▸ **EXTRAIT DU TEXTE**:

Article 56 du Règlement sur l’assurance-emploi

[31] Lorsqu’il parle de la violation de ses droits garantis par l’article 15, l’appelant mentionne souvent l’article 56(1)(f)(ii) du Règlement sur l’assurance-emploiNote de bas de page 26. J’ai donc examiné si l’appelant avait présenté une contestation constitutionnelle en bonne et due forme relativement à cet article de loi.

[32] La compétence du Tribunal pour examiner les contestations constitutionnelles est limitée aux questions de droit nécessaires pour trancher l’appelNote de bas de page 27. De plus, la Cour suprême du Canada affirme que les tribunaux administratifs, comme le Tribunal, ont le « pouvoir de résoudre les questions constitutionnelles se rapportant aux affaires dont ils sont régulièrement saisisNote de bas de page 28 ».

[33] Je n’ai pas la compétence nécessaire pour rendre des décisions concernant l’article 56 du Règlement sur l’assurance-emploi. Voici pourquoi :

  • L’article 112.1 de la Loi sur l’assurance-emploi précise que les décisions de la Commission rendues en vertu du Règlement sur l’assurance-emploi qui concernent l’annulation de pénalités à payer, de sommes dues ou d’intérêts courus sur ces pénalités ou sommes ne peuvent pas faire l’objet d’une révision au titre de l’article 112 de la Loi sur l’assurance-emploi.

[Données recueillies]
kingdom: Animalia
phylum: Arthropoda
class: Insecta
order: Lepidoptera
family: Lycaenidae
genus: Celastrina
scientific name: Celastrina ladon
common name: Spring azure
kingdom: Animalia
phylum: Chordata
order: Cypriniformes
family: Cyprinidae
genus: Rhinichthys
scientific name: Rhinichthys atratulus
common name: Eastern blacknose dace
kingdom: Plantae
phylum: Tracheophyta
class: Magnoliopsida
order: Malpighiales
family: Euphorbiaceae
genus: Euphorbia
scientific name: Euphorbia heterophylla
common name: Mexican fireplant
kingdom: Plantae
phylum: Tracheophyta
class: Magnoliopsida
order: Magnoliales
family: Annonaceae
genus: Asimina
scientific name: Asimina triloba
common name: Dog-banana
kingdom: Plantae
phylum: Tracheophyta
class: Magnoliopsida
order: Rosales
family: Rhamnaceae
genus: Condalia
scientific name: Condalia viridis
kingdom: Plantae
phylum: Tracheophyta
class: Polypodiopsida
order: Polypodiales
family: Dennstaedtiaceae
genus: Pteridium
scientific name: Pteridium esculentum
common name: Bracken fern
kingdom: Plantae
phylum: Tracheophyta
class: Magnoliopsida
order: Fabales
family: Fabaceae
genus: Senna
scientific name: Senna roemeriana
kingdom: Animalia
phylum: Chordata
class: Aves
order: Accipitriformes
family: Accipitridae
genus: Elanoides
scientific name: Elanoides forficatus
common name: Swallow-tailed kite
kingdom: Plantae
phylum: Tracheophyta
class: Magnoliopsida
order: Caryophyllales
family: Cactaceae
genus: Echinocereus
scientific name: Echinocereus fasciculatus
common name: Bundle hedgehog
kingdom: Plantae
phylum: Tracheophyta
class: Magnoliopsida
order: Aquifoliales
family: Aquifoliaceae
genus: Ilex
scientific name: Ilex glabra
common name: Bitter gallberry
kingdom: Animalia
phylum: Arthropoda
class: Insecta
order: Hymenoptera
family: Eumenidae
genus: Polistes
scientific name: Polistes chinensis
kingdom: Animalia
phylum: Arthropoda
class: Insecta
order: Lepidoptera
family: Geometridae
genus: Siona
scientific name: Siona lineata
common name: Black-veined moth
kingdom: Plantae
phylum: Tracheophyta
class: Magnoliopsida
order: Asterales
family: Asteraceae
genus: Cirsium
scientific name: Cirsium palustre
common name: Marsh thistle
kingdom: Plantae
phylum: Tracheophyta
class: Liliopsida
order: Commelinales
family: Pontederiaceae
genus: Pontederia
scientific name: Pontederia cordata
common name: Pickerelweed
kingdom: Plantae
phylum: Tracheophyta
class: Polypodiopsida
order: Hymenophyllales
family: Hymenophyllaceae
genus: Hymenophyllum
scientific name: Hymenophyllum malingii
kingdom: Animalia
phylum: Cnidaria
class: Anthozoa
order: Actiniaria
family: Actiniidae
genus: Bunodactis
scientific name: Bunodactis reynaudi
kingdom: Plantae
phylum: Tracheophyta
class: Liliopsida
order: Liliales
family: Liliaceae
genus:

▸ **CONSIGNE 1**: Dans l’extrait sur l’article 56 du Règlement sur l’assurance-emploi, recopiez le passage de « [33] Je n’ai » à « Loi sur l’assurance-emploi. » en substituant « amendes » à « pénalités ».
▸ **CONSIGNE 2**: D’après l’extrait sur l’article 56 du Règlement sur l’assurance-emploi, pourquoi l’auteur n’a-t-il pas la compétence nécessaire pour rendre des décisions concernant cet article ?
▸ **CONSIGNE 3**: Poursuivez l’extrait sur l’article 56 du Règlement sur l’assurance-emploi à partir de sa dernière phrase.

▸ **VOTRE RÉPONSE 1**:
[33] Je n’ai pas la compétence nécessaire pour rendre des décisions concernant l’article 56 du Règlement sur l’assurance-emploi. Voici pourquoi :

  • L’article 112.1 de la Loi sur l’assurance-emploi précise que les décisions de la Commission rendues en vertu du Règlement sur l’assurance-emploi qui concernent l’annulation de amendes à payer, de sommes dues ou d’intérêts courus sur ces amendes ou sommes ne peuvent pas faire l’objet d’une révision au titre de l’article 112 de la Loi sur l’assurance-emploi.

▸ **VOTRE RÉPONSE 2**: L’article 112.1 de la Loi sur l’assurance-emploi précise que les décisions de la Commission rendues en vertu du Règlement sur l’assurance-emploi ne peuvent pas faire l’objet d’une révision au titre de l’article 112 de cette loi. Cela vaut pour les décisions qui concernent l’annulation de pénalités à payer, de sommes dues ou d’intérêts courus sur ces pénalités ou sommes.

▸ **VOTRE RÉPONSE 3**:
  • L’article 113 de la Loi sur l’assurance-emploi prévoit que les décisions rendues en application de l’article 112 peuvent faire l’objet d’un appel au Tribunal. Autrement dit, le Tribunal peut seulement entendre les appels de décisions rendues en application de l’article 112.
  • Comme les décisions qui concernent une annulation ne peuvent pas faire l’objet d’une révision au titre de l’article 112 de la Loi sur l’assurance-emploi, elles ne peuvent pas faire l’objet d’un appel au Tribunal non plus. Autrement dit, les demandes d’annulation et les décisions qui concernent une annulation ne sont pas des questions qui peuvent être portées devant le Tribunal.

[34] Comme je l’ai expliqué plus haut, la loi précise que je suis seulement autorisé à examiner une contestation constitutionnelle qui est nécessaire pour trancher l’appel et qui est liée aux questions dont je suis dûment saisie.

[35] Je ne peux pas examiner la constitutionnalité de l’article 56 du Règlement sur l’assurance-emploi, parce que je n’ai pas le pouvoir d’entendre les appels relatifs à l’article 56. En d’autres termes, les contestations constitutionnelles de l’article 56 du Règlement sur l’assurance-emploi ne peuvent pas être portées devant le Tribunal.

L’appelant n’a mentionné aucun autre article de loi

[36] L’appelant n’a pas fourni de formulaire d’avis et n’a pas précisé quel autre article de la loi viole, selon lui, ses droits garantis par l’article 15Note de bas de page 29.

[37] Je ne peux pas deviner quel article de loi l’appelant veut contester. Il incombe à l’appelant de satisfaire aux exigences énoncées à l’article 1 du Règlement de 2022 sur le Tribunal de la sécurité sociale.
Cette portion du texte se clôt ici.